(Extracted information)
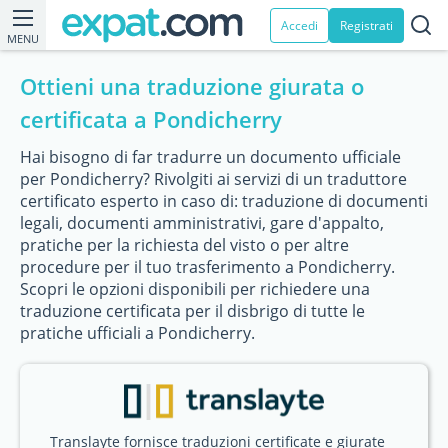
Accedi
Registrati
MENU
Ottieni una traduzione giurata o
certificata a Pondicherry
Hai bisogno di far tradurre un documento ufficiale
per Pondicherry? Rivolgiti ai servizi di un traduttore
certificato esperto in caso di: traduzione di documenti
legali, documenti amministrativi, gare d'appalto,
pratiche per la richiesta del visto o per altre
procedure per il tuo trasferimento a Pondicherry.
Scopri le opzioni disponibili per richiedere una
traduzione certificata per il disbrigo di tutte le
pratiche ufficiali a Pondicherry.
Translayte fornisce traduzioni certificate e giurate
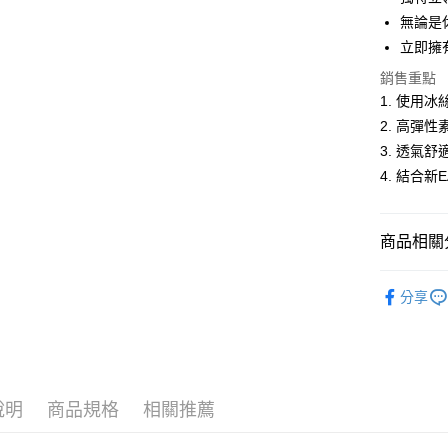
悠遊付
無論是
立即擁
ATM付款
銷售重點
1. 使用
運送方式
2. 高彈
3. 透氣
全家取貨
4. 結合新
每筆NT$6
付款後全
商品相關分
每筆NT$6
男裝
薄
萊爾富取
分享
每筆NT$6
男裝
【
付款後萊
涼感服飾
每筆NT$6
說明
商品規格
相關推薦
7-11取貨
每筆NT$6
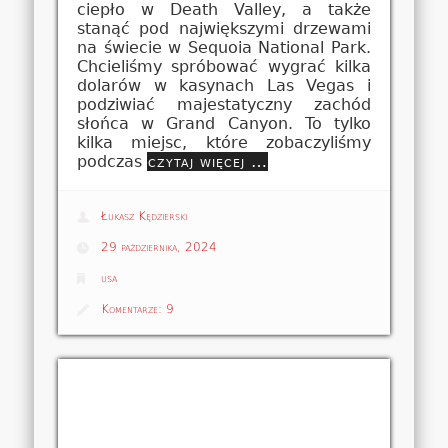
ciepło w Death Valley, a także
stanąć pod największymi drzewami
na świecie w Sequoia National Park.
Chcieliśmy spróbować wygrać kilka
dolarów w kasynach Las Vegas i
podziwiać majestatyczny zachód
słońca w Grand Canyon. To tylko
kilka miejsc, które zobaczyliśmy
podczas
czytaj więcej …
Łukasz Kędzierski
29 października, 2024
usa
Komentarze:
9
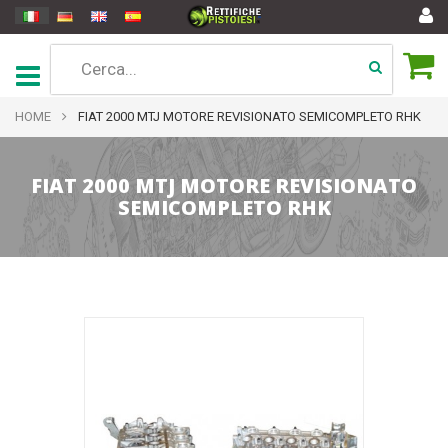
HOME
FIAT 2000 MTJ MOTORE REVISIONATO SEMICOMPLETO RHK
FIAT 2000 MTJ MOTORE REVISIONATO
SEMICOMPLETO RHK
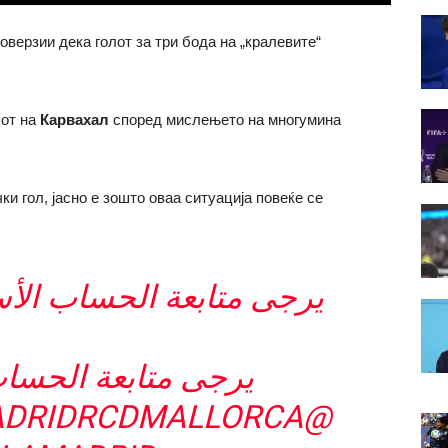
роверзии дека голот за три бода на „кралевите“
лот на
Карвахал
според мислењето на многумина
ки гол, јасно е зошто оваа ситуација повеќе се
يرجى متابعة الحساب ا :
يرجى متابعة الح :
ADRIDRCDMALLORCA
@SIRDLV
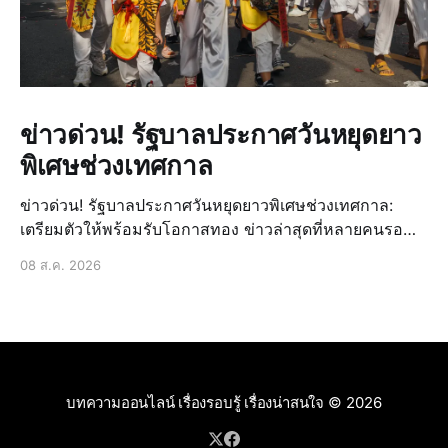
ข่าวด่วน! รัฐบาลประกาศวันหยุดยาว
พิเศษช่วงเทศกาล
ข่าวด่วน! รัฐบาลประกาศวันหยุดยาวพิเศษช่วงเทศกาล:
เตรียมตัวให้พร้อมรับโอกาสทอง ข่าวล่าสุดที่หลายคนรอ
คอยมาถึงแล้ว! รัฐบาลได้ประกาศวันหยุดยาวพิเศษเพิ่มเติม
08 ส.ค. 2026
ในช่วงเทศกาลสำคัญที่กำลังจะมาถึง ซึ่งถือเป็นข่าวด่วนที่
สร้างความตื่นเต้นและเปิดโอกาสให้ประชาชนได้วางแผน
การพักผ่อนหรื
บทความออนไลน์ เรื่องรอบรู้ เรื่องน่าสนใจ
© 2026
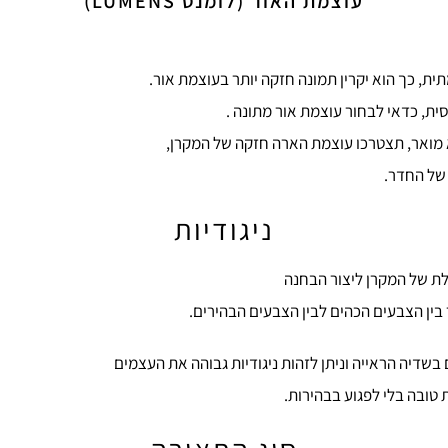
עוצמת האור (לומנס LUMENS)
ית, כך הוא יקרין תמונה חזקה יותר בעוצמת אור.
ת, כדאי לבחור עוצמת אור מתונה .
מואר, תצטרכו עוצמת הארה חזקה של המקרן,
של החדר.
ניגודיות
לת של המקרן ליצור הבחנה
 בין הצבעים הכהים לבין הצבעים הבהירים.
שדיה הראייה וניתן לזהות ניגודיות גבוהה את העצמים
ת טובה בלי לפגוע בבהירות.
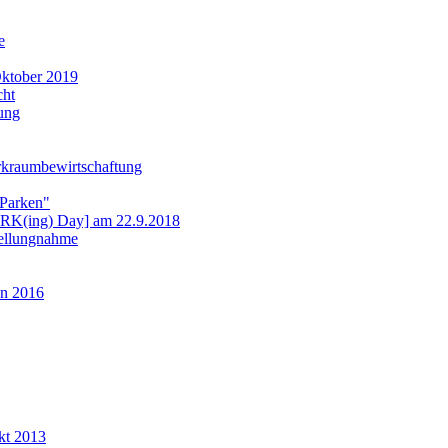
e
ktober 2019
cht
ung
rkraumbewirtschaftung
 Parken"
ARK(ing) Day] am 22.9.2018
tellungnahme
n 2016
kt 2013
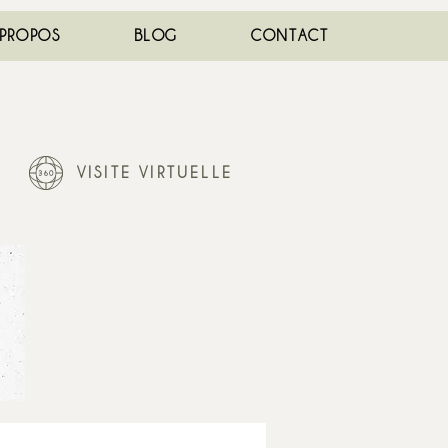
 PROPOS
BLOG
CONTACT
VISITE VIRTUELLE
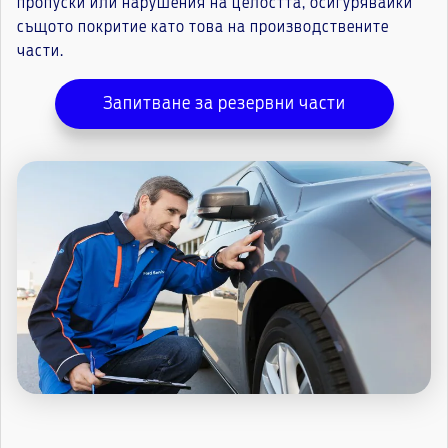
пропуски или нарушения на целостта, осигурявайки
същото покритие като това на производствените
части.
Запитване за резервни части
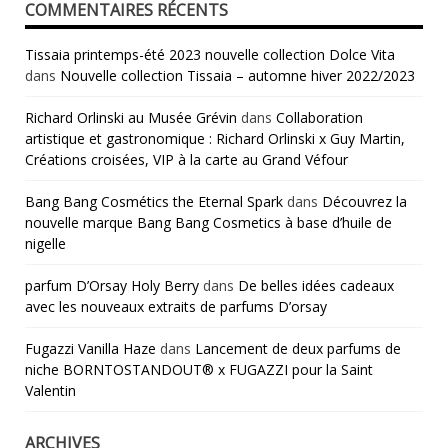
COMMENTAIRES RÉCENTS
Tissaia printemps-été 2023 nouvelle collection Dolce Vita
dans
Nouvelle collection Tissaia – automne hiver 2022/2023
Richard Orlinski au Musée Grévin
dans
Collaboration
artistique et gastronomique : Richard Orlinski x Guy Martin,
Créations croisées, VIP à la carte au Grand Véfour
Bang Bang Cosmétics the Eternal Spark
dans
Découvrez la
nouvelle marque Bang Bang Cosmetics à base d’huile de
nigelle
parfum D’Orsay Holy Berry
dans
De belles idées cadeaux
avec les nouveaux extraits de parfums D’orsay
Fugazzi Vanilla Haze
dans
Lancement de deux parfums de
niche BORNTOSTANDOUT® x FUGAZZI pour la Saint
Valentin
ARCHIVES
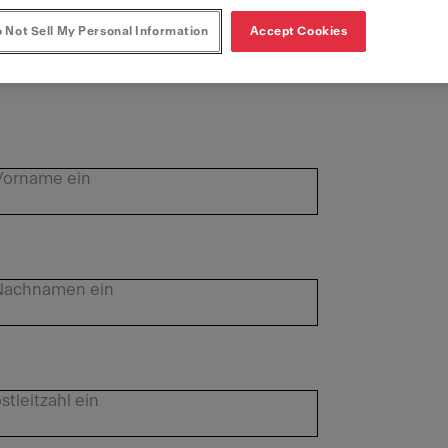
 Not Sell My Personal Information
Accept Cookies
(End Extracted information)
▶ What you will do:
Give back the whole listing exactly as written. Do not include any picture.

▶ Result below:
Accedi
Registrati
MENU
Ottieni una traduzione giurata o
certificata a Pondicherry
Hai bisogno di far tradurre un documento ufficiale
per Pondicherry? Rivolgiti ai servizi di un traduttore
certificato esperto in caso di: traduzione di documenti
legali, documenti amministrativi, gare d'appalto,
pratiche per la richiesta del visto o per altre
procedure per il tuo trasferimento a Pondicherry.
Scopri le opzioni disponibili per richiedere una
traduzione certificata per il disbrigo di tutte le
pratiche ufficiali a Pondicherry.
Translayte fornisce traduzioni certificate e giurate
悠遊付
無論是
立即擁
ATM付款
銷售重點
1. 使用
運送方式
2. 高彈
3. 透氣
全家取貨
4. 結合新
每筆NT$6
付款後全
商品相關分
每筆NT$6
男裝
薄
萊爾富取
分享
每筆NT$6
男裝
【
付款後萊
涼感服飾
每筆NT$6
說明
商品規格
相關推薦
7-11取貨
每筆NT$6
ciepło w Death Valley, a także
stanąć pod największymi drzewami
na świecie w Sequoia National Park.
Chcieliśmy spróbować wygrać kilka
dolarów w kasynach Las Vegas i
podziwiać majestatyczny zachód
słońca w Grand Canyon. To tylko
kilka miejsc, które zobaczyliśmy
podczas
czytaj więcej …
Łukasz Kędzierski
29 października, 2024
usa
Komentarze:
9
HOME
FIAT 2000 MTJ MOTORE REVISIONATO SEMICOMPLETO RHK
FIAT 2000 MTJ MOTORE REVISIONATO
SEMICOMPLETO RHK
роверзии дека голот за три бода на „кралевите“
лот на
Карвахал
според мислењето на многумина
ки гол, јасно е зошто оваа ситуација повеќе се
يرجى متابعة الحساب ا :
يرجى متابعة الح :
ADRIDRCDMALLORCA
@SIRDLV
ข่าวด่วน! รัฐบาลประกาศวันหยุดยาว
พิเศษช่วงเทศกาล
ข่าวด่วน! รัฐบาลประกาศวันหยุดยาวพิเศษช่วงเทศกาล:
เตรียมตัวให้พร้อมรับโอกาสทอง ข่าวล่าสุดที่หลายคนรอ
คอยมาถึงแล้ว! รัฐบาลได้ประกาศวันหยุดยาวพิเศษเพิ่มเติม
08 ส.ค. 2026
ในช่วงเทศกาลสำคัญที่กำลังจะมาถึง ซึ่งถือเป็นข่าวด่วนที่
สร้างความตื่นเต้นและเปิดโอกาสให้ประชาชนได้วางแผน
การพักผ่อนหรื
บทความออนไลน์ เรื่องรอบรู้ เรื่องน่าสนใจ
© 2026
עוצמת האור (לומנס LUMENS)
ית, כך הוא יקרין תמונה חזקה יותר בעוצמת אור.
ת, כדאי לבחור עוצמת אור מתונה .
מואר, תצטרכו עוצמת הארה חזקה של המקרן,
של החדר.
ניגודיות
לת של המקרן ליצור הבחנה
 בין הצבעים הכהים לבין הצבעים הבהירים.
שדיה הראייה וניתן לזהות ניגודיות גבוהה את העצמים
ת טובה בלי לפגוע בבהירות.
e
ktober 2019
cht
ung
rkraumbewirtschaftung
 Parken"
ARK(ing) Day] am 22.9.2018
tellungnahme
n 2016
kt 2013
 PROPOS
BLOG
CONTACT
VISITE VIRTUELLE
пропуски или нарушения на целостта, осигурявайки
същото покритие като това на производствените
части.
Запитване за резервни части
COMMENTAIRES RÉCENTS
Tissaia printemps-été 2023 nouvelle collection Dolce Vita
dans
Nouvelle collection Tissaia – automne hiver 2022/2023
Richard Orlinski au Musée Grévin
dans
Collaboration
artistique et gastronomique : Richard Orlinski x Guy Martin,
Créations croisées, VIP à la carte au Grand Véfour
Bang Bang Cosmétics the Eternal Spark
dans
Découvrez la
nouvelle marque Bang Bang Cosmetics à base d’huile de
nigelle
parfum D’Orsay Holy Berry
dans
De belles idées cadeaux
avec les nouveaux extraits de parfums D’orsay
Fugazzi Vanilla Haze
dans
Lancement de deux parfums de
niche BORNTOSTANDOUT® x FUGAZZI pour la Saint
Valentin
ARCHIVES
 Not Sell My Personal Information
Accept Cookies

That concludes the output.